I should have won a fucking Academy Award.

Confusion and admiration rippled off the crowd as I spent ten minutes answering questions without flinching after getting hit in the face with a warm egg. With a long-practiced calm exterior, I ignored the tightening of my skin from the residue, particularly in a spot just left of the bridge of my nose that itched with particular ferocity. Two questions had been directed to The Egg Incident, both which I’d handled with a dry joke, a wry smile, and a pointed look in the offender’s direction.

My only surprise was that I couldn’t manage to make her shrink beneath the weight of my gaze, which I knew to be oppressive.

Instead, Jo Blum rose to meet me. What I couldn’t tell was whether she believed her bravado or if it was just bald obstinance in the face of a challenge.

Either way, she’d break. They always did.

The Blum farm was one of six I’d been sent here to acquire rights to, and of the six, their farm had the largest shale deposit. On visiting the farms to open up talks, I’d been denied by the Blums before I’d stepped onto their front porches.
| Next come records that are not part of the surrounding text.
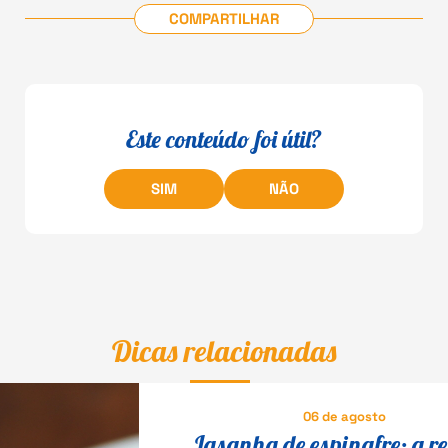
COMPARTILHAR
Este conteúdo foi útil?
SIM
NÃO
Dicas relacionadas
06 de agosto
Lasanha de espinafre: a re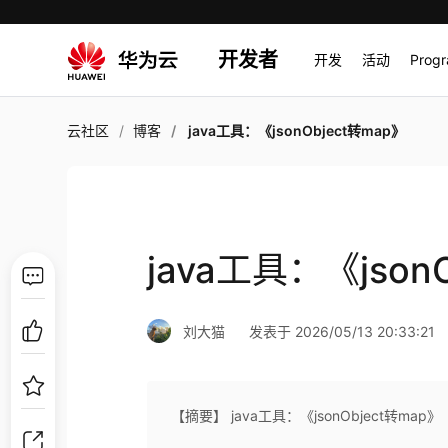
开发者
开发
活动
Prog
云社区
博客
java工具：《jsonObject转map》
java工具：《json
刘大猫
发表于 2026/05/13 20:33:21
【摘要】 java工具：《jsonObject转map》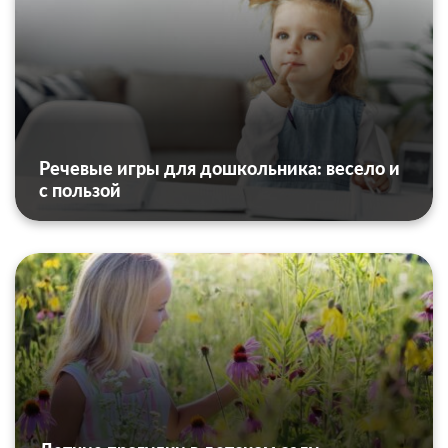
Речевые игры для дошкольника: весело и
с пользой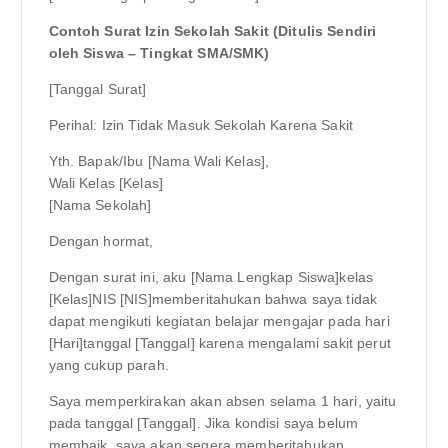
Contoh Surat Izin Sekolah Sakit (Ditulis Sendiri
oleh Siswa – Tingkat SMA/SMK)
[Tanggal Surat]
Perihal: Izin Tidak Masuk Sekolah Karena Sakit
Yth. Bapak/Ibu [Nama Wali Kelas],
Wali Kelas [Kelas]
[Nama Sekolah]
Dengan hormat,
Dengan surat ini, aku [Nama Lengkap Siswa]kelas
[Kelas]NIS [NIS]memberitahukan bahwa saya tidak
dapat mengikuti kegiatan belajar mengajar pada hari
[Hari]tanggal [Tanggal] karena mengalami sakit perut
yang cukup parah.
Saya memperkirakan akan absen selama 1 hari, yaitu
pada tanggal [Tanggal]. Jika kondisi saya belum
membaik, saya akan segera memberitahukan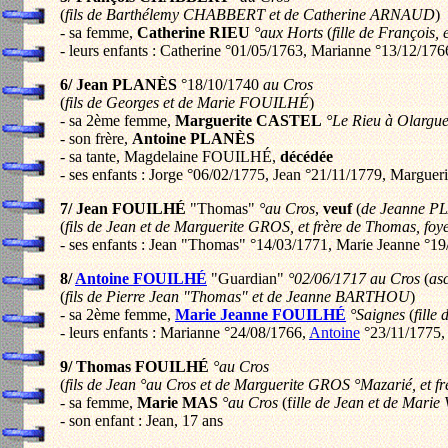
(
fils de Barthélemy CHABBERT et de Catherine ARNAUD
)
- sa femme,
Catherine RIEU
°aux Horts
(
fille de François
- leurs enfants : Catherine °01/05/1763, Marianne °13/12/17
6/ Jean PLANÈS
°18/10/1740
au Cros
(
fils de Georges et de Marie FOUILHÉ
)
- sa 2ème femme,
Marguerite CASTEL
°Le Rieu à Olargu
- son frère,
Antoine PLANÈS
- sa tante, Magdelaine FOUILHÉ,
décédée
- ses enfants : Jorge °06/02/1775, Jean °21/11/1779, Marguer
7/ Jean FOUILHÉ
"Thomas"
°au Cros
,
veuf
(
de Jeanne PL
(
fils de Jean et de Marguerite GROS, et frère de Thomas, foy
- ses enfants : Jean "Thomas" °14/03/1771, Marie Jeanne °1
8/
Antoine FOUILHÉ
"Guardian"
°02/06/1717 au Cros
(
as
(
fils de Pierre Jean "Thomas" et de Jeanne BARTHOU
)
- sa 2ème femme,
Marie Jeanne FOUILHÉ
°Saignes
(
fille
- leurs enfants : Marianne °24/08/1766,
Antoine
°23/11/1775, 
9/ Thomas FOUILHÉ
°au Cros
(
fils de Jean °au Cros et de Marguerite GROS °Mazarié, et f
- sa femme,
Marie MAS
°au Cros
(f
ille de Jean et de Marie
- son enfant : Jean, 17 ans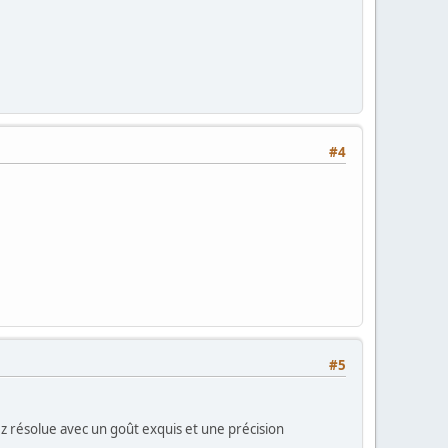
#4
#5
vez résolue avec un goût exquis et une précision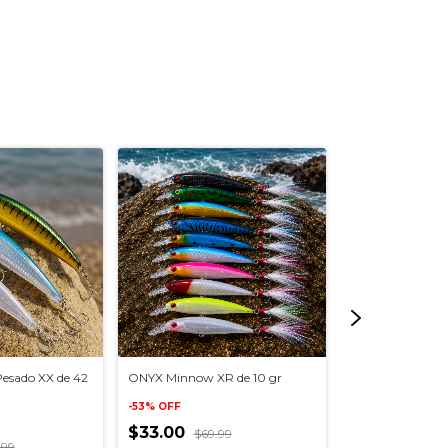
sado XX de 42
ONYX Minnow XR de 10 gr
Daiwa SP Minnow
-
53
%
OFF
-
10
%
OFF
$33.00
$69.99
$295.00
$32
.99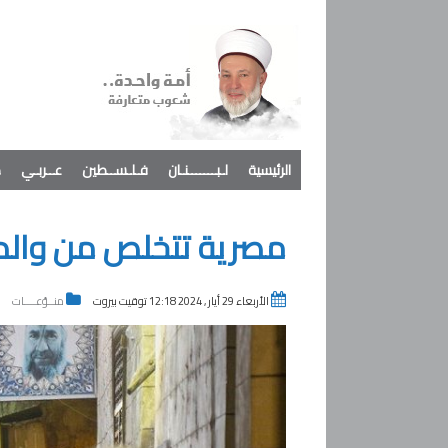
الرئيسية
لـبـــــــنـان
فـلـســطين
عــربـي
د
مصرية تتخلص من والدت
الأربعاء 29 أيار , 2024 12:18 توقيت بيروت
منــوّعــــات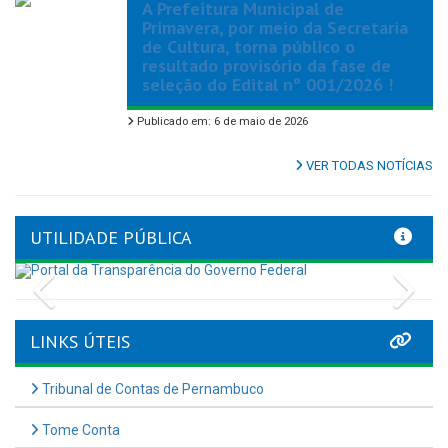
A Prefeitura Municipal de
Primavera, por meio da Secretaria
de Cultura, torna público o
resultado provisório da fase de
seleção do Edital nº 001/2026 !
Publicado em: 6 de maio de 2026
VER TODAS NOTÍCIAS
UTILIDADE PÚBLICA
Previous
Nex
LINKS ÚTEIS
Tribunal de Contas de Pernambuco
Tome Conta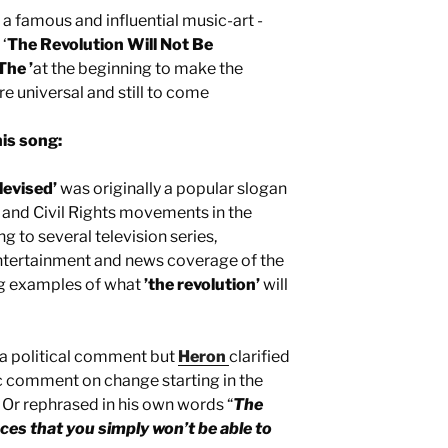
 a famous and influential music-art -
‘
The Revolution Will Not Be
The ’
at the beginning to make the
re universal and still to come
his song:
levised’
was originally a popular slogan
and Civil Rights movements in the
ng to several television series,
entertainment and news coverage of the
ng examples of what
’the revolution’
will
s a political comment but
Heron
clarified
ic comment on change starting in the
. Or rephrased in his own words “
The
ces that you simply won’t be able to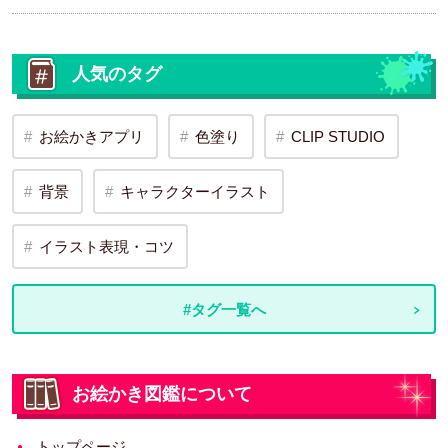
人気のタグ
お絵かきアプリ
色塗り
CLIP STUDIO
背景
キャラクターイラスト
イラスト表現・コツ
#タグ一覧へ
お絵かき図鑑について
トップページ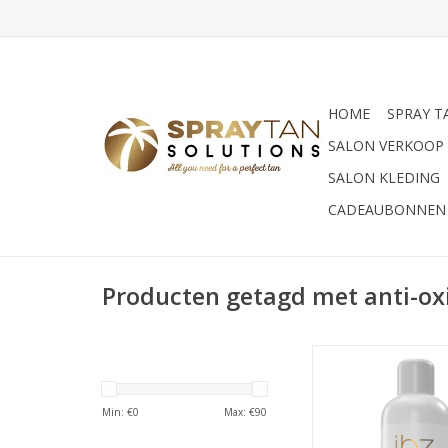
HOME
SPRAY T
SALON VERKOOP
SALON KLEDING
CADEAUBONNEN
Producten getagd met anti-ox
Professionele sprayta
Dark tan met anti-
Min: €
0
Max: €
90
hydraterende eigen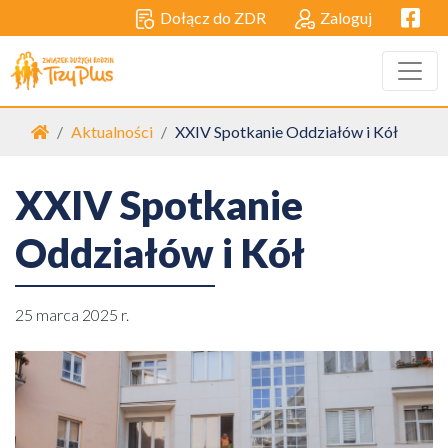
Facebo
Dołącz do ZDR
Zaloguj
Strona główna
Aktualności
XXIV Spotkanie Oddziałów i Kół
XXIV Spotkanie
Oddziałów i Kół
25 marca 2025 r.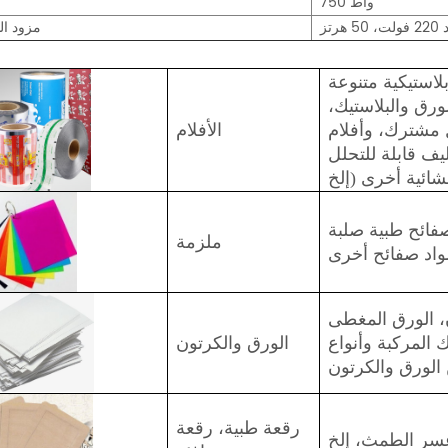
750 واط
هرتز
مزود ال
ة متنوعة (PP/PET/PE/PVC/BOPP/CPP، إلخ)،
ورق والبلاستيك،
ل مشترك، وأفلام
الأفلام
 للتحلل (PLA/PBAT/PBS،
د غشائية أخرى
ئح طبية صلبة (PP/PVC/PTP، إلخ)، صفائح مركبة معدنية،
ملزمة
اد صفائح أخرى
، الورق المغطى
ك المركبة وأنواع
الورق والكرتون
الورق والكرتون
رقعة طبية، رقعة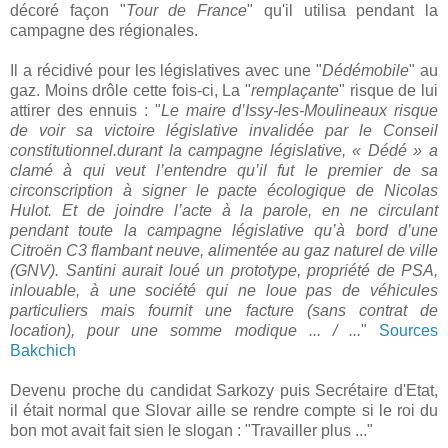
décoré façon "
Tour de France
" qu'il utilisa pendant la
campagne des régionales.
Il a récidivé pour les législatives avec une "
Dédémobile
" au
gaz. Moins drôle cette fois-ci, La "
remplaçante
" risque de lui
attirer des ennuis : "
Le maire d’Issy-les-Moulineaux risque
de voir sa victoire législative invalidée par le Conseil
constitutionnel.durant la campagne législative, « Dédé » a
clamé à qui veut l’entendre qu’il fut le premier de sa
circonscription à signer le pacte écologique de Nicolas
Hulot. Et de joindre l’acte à la parole, en ne circulant
pendant toute la campagne législative qu’à bord d’une
Citroën C3 flambant neuve, alimentée au gaz naturel de ville
(GNV). Santini aurait loué un prototype, propriété de PSA,
inlouable, à une société qui ne loue pas de véhicules
particuliers mais fournit une facture (sans contrat de
location), pour une somme modique ... / ...
"
Sources
Bakchich
Devenu proche du candidat Sarkozy puis Secrétaire d'Etat,
il était normal que Slovar aille se rendre compte si le roi du
bon mot avait fait sien le slogan : "Travailler plus ..."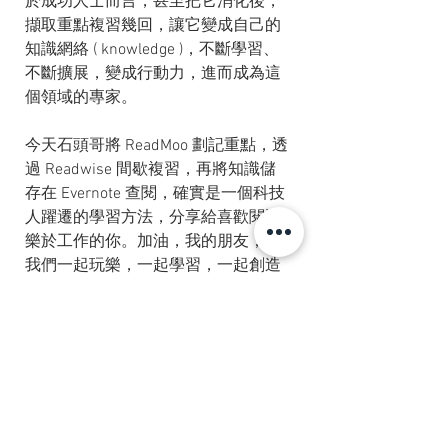
於成功人士而言，甚至把它消化後，
擷取重點複習幾回，讓它變成自己的
知識網絡 ( knowledge )，不斷學習、
不斷擴展，變成行動力，進而成為這
個領域的專家。
今天石頭哥將 ReadMoo 劃記重點，透
過 Readwise 間歇複習，再將知識儲
存在 Evernote 查閱，確實是一個科技
人躍遷的學習方法，分享給喜歡閱讀
樂於工作的你。加油，我的朋友，讓
我們一起玩樂，一起學習，一起創造
更卓越的自己。
✿ 石頭哥—你的職涯導師：職人引路，如
風助翼✿
#職場
 | 俯瞰職涯，洞察機先
#整合
 | 串 AI工具，10倍效率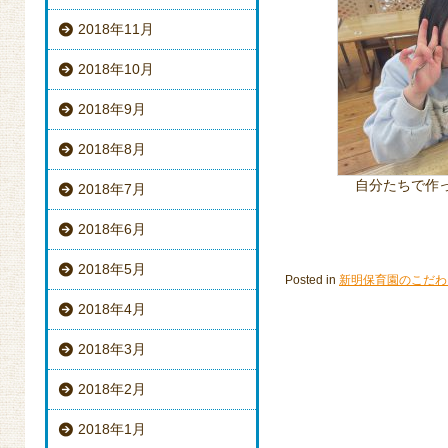
2018年11月
2018年10月
2018年9月
2018年8月
自分たちで作
2018年7月
2018年6月
2018年5月
Posted in
新明保育園のこだわ
2018年4月
2018年3月
2018年2月
2018年1月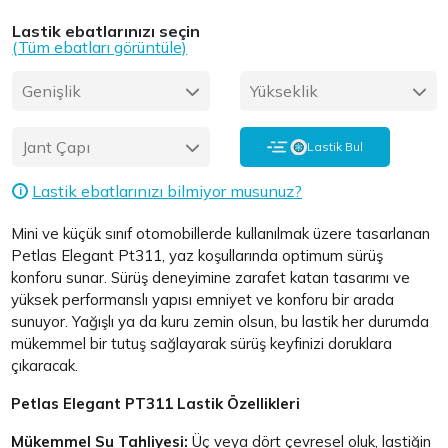
Lastik ebatlarınızı seçin
(Tüm ebatları görüntüle)
Genişlik
Yükseklik
Jant Çapı
Lastik Bul
Lastik ebatlarınızı bilmiyor musunuz?
i
Mini ve küçük sınıf otomobillerde kullanılmak üzere tasarlanan
Petlas Elegant Pt311, yaz koşullarında optimum sürüş
konforu sunar. Sürüş deneyimine zarafet katan tasarımı ve
yüksek performanslı yapısı emniyet ve konforu bir arada
sunuyor. Yağışlı ya da kuru zemin olsun, bu lastik her durumda
mükemmel bir tutuş sağlayarak sürüş keyfinizi doruklara
çıkaracak.
Petlas Elegant PT311 Lastik Özellikleri
Mükemmel Su Tahliyesi:
Üç veya dört çevresel oluk, lastiğin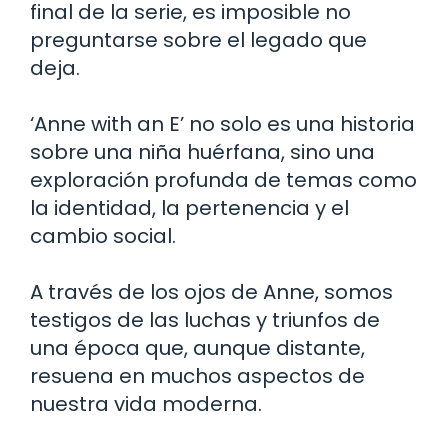
final de la serie, es imposible no
preguntarse sobre el legado que
deja.
‘Anne with an E’ no solo es una historia
sobre una niña huérfana, sino una
exploración profunda de temas como
la identidad, la pertenencia y el
cambio social.
A través de los ojos de Anne, somos
testigos de las luchas y triunfos de
una época que, aunque distante,
resuena en muchos aspectos de
nuestra vida moderna.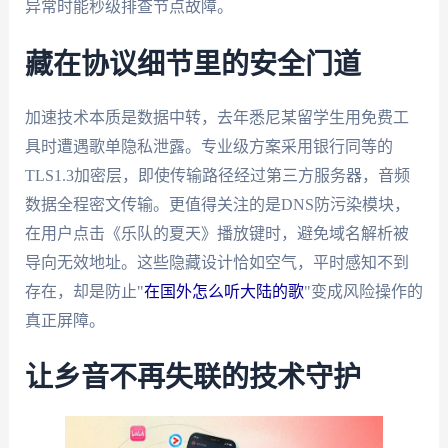
异常时能秒级排查节点故障。
藏在协议细节里的安全门道
加速技术本质是数据中转，去年悉尼某留学生用免费工
具时遭遇歌单隐私泄露。专业级方案采用银行同等的
TLS1.3加密层，即使传输路径经过第三方服务器，音频
数据全程密文传输。更值得关注的是DNS防污染模块，
在用户点击《乐队的夏天》播放键时，避免域名解析被
导向无效地址。这些隐藏设计恰如空气，平时感知不到
存在，却是防止"
在国外怎么听大陆的歌
"变成风险操作的
真正屏障。
让乡音不再失联的技术守护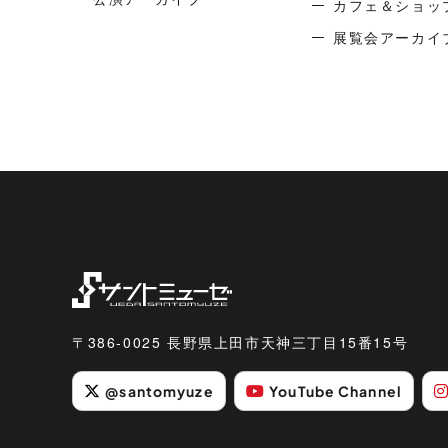
カフェ＆ショッ
展覧会アーカイ
〒386-0025 長野県上田市天神三丁目15番15号
@santomyuze
YouTube Channel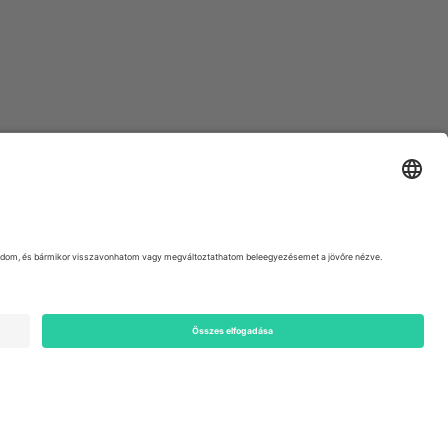
ondon, EC1V 1AW, United Kingdom
Switzerland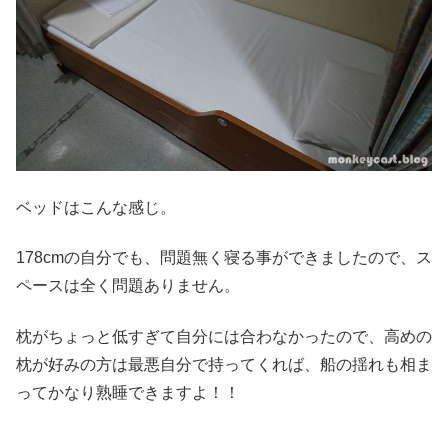
ベッドはこんな感じ。
178cmの自分でも、問題無く寝る事ができましたので、ス
ペースは全く問題ありません。
枕がちょっと低すぎて自分には合わなかったので、高めの
枕が好みの方は最悪自分で持ってくれば、船の揺れも相ま
ってかなり熟睡できますよ！！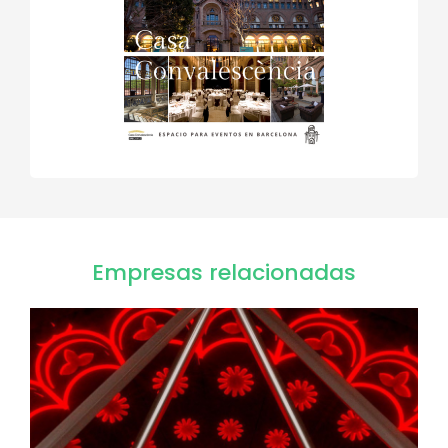
Empresas relacionadas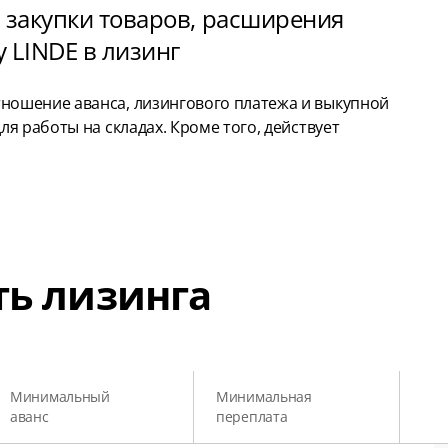
 закупки товаров, расширения
 LINDE в лизинг
ошение аванса, лизингового платежа и выкупной
я работы на складах. Кроме того, действует
ть лизинга
Минимальный
Минимальная
аванс
переплата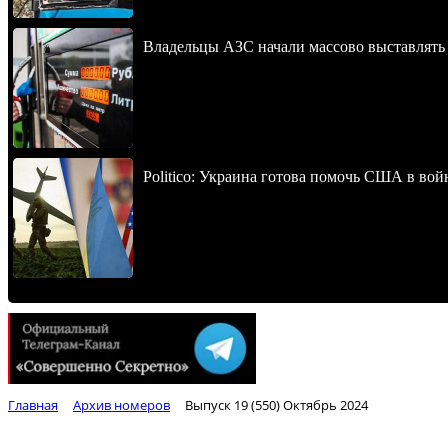
Владельцы АЗС начали массово выставлять 
Politico: Украина готова помочь США в во
Главная
Архив номеров
Выпуск 19 (550) Октябрь 2024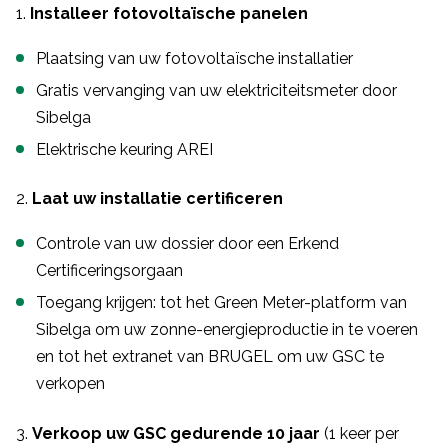
Installeer fotovoltaïsche panelen
Plaatsing van uw fotovoltaïsche installatier
Gratis vervanging van uw elektriciteitsmeter door
Sibelga
Elektrische keuring AREI
Laat uw installatie certificeren
Controle van uw dossier door een Erkend
Certificeringsorgaan
Toegang krijgen: tot het Green Meter-platform van
Sibelga om uw zonne-energieproductie in te voeren
en tot het extranet van BRUGEL om uw GSC te
verkopen
Verkoop uw GSC gedurende 10 jaar
(1 keer per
But I had a couple of aces up my sleeve.

Just had to play them right.

This part of the country was always the same—families living on the same plot of land for a hundred and fifty years or more, somehow able to survive the farming decline in the fifties, when everyone sold off their rights for oil to keep their businesses alive. It was rare that the state didn’t own the mineral rights—on the sale of any old property, mineral rights transferred straight to the state—but to find this many hold outs along the vein of shale we’d found was unfortunate.

Which was why they’d sent me.

I was the closer, sliding in to get the job done when others failed. I knew a hundred towns just like this. Sure, they’d hold the line for a little while, but soon enough, they’d fold. Just had to find the weak spot and press. Easy enough.

I’d learned from the best, after all. My father was the original closer for Flexion and my boss. Mistakenly, I thought his mentoring me would bring us closer. But nobody should wish to get so close to a snake. You’d think I’d learn my lesson after all these years, but here I was in Lindenbach, Texas, dead set on closing the deal as quickly as possible in a thinly veiled attempt at impressing that cold-blooded bastard who raised me.

He’d taught me two things in life. No one would help me but me. Power was equivalent to control, and control was equivalent to happiness. In thirty years, life had only proven me right.

Some sought power with a fist. I acquired it with a velvet tongue and tried-and-true strategy. For instance, in Lindenbach, I knew at least half of my in was with the mayor—a base, misguided, tone-deaf man whose power was strictly his for what his forefathers accomplished. His Stetson gave him more power than his policies ever would.

Convincing the rest of the town was where the challenge waited. There was one sure-fire way into their good graces, and it rested somewhere in the Blum family farm.